--- SUPPLIED DATA ---
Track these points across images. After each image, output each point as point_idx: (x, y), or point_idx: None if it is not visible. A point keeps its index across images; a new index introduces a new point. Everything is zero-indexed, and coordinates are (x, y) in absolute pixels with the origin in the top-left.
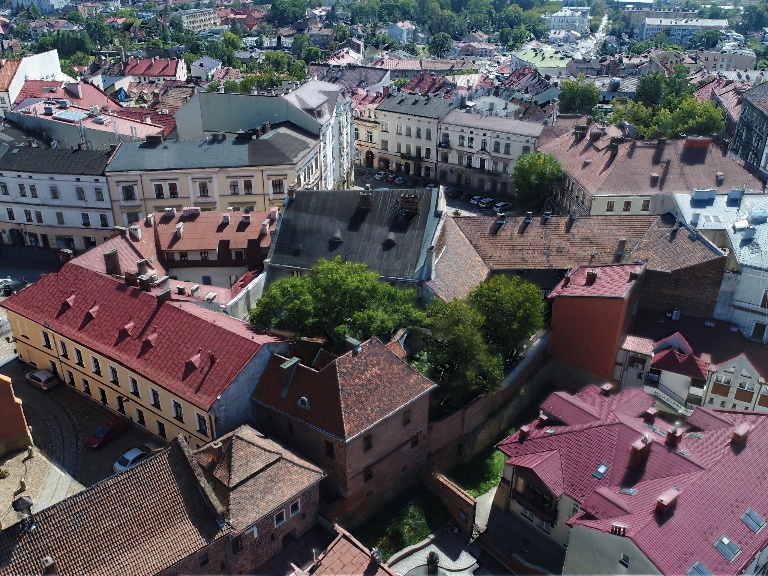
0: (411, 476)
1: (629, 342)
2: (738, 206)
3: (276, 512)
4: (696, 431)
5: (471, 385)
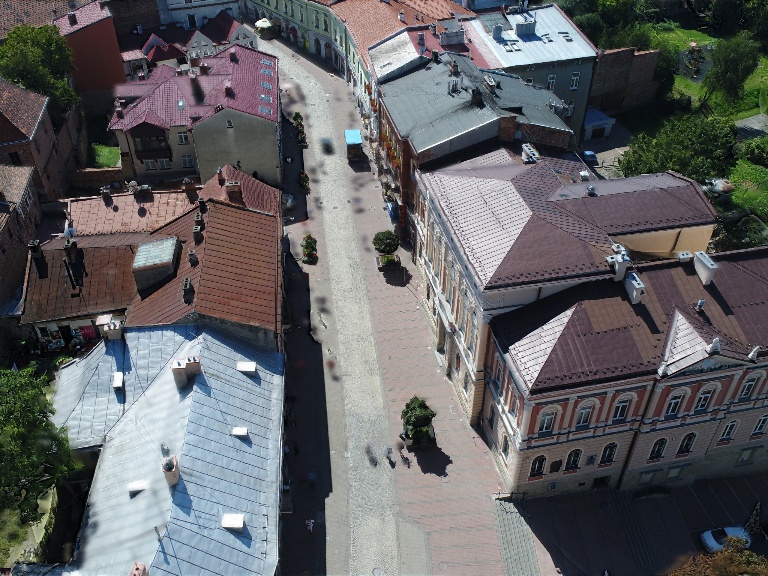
0: (65, 180)
1: (125, 56)
2: None
3: (24, 198)
4: (208, 70)
5: (62, 101)
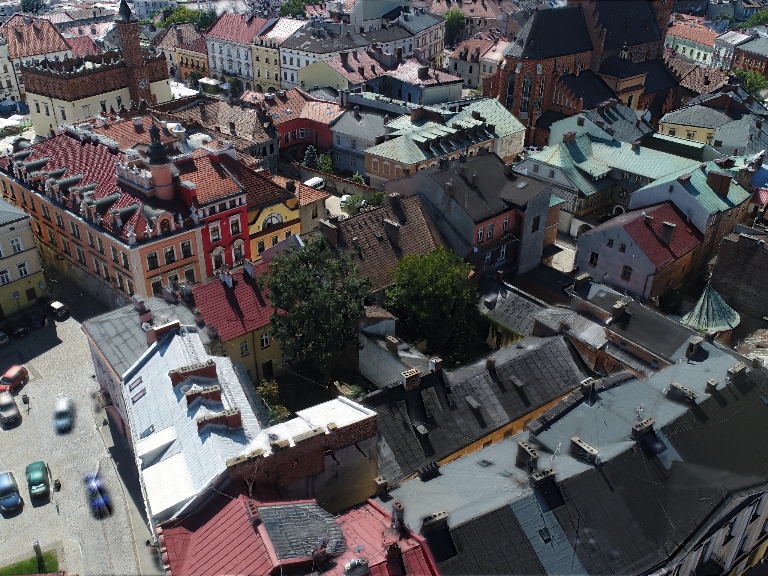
0: None
1: None
2: (558, 4)
3: None
4: None
5: None
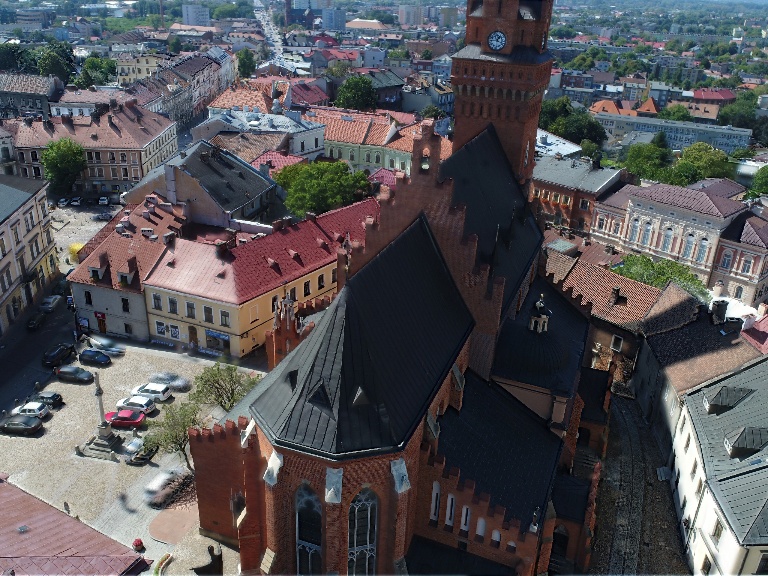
0: None
1: None
2: (235, 118)
3: None
4: None
5: None
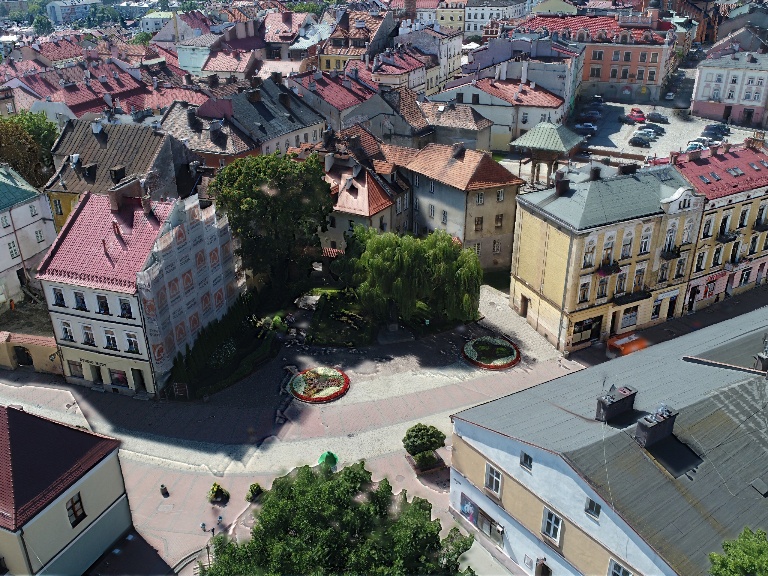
0: None
1: None
2: None
3: None
4: None
5: None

--- TASK DESCRIPTION ---
Count the rows above that contain the string "After", treating uppercase and lowercase letters as different. Give only the number.

--- SOLUTION ---
1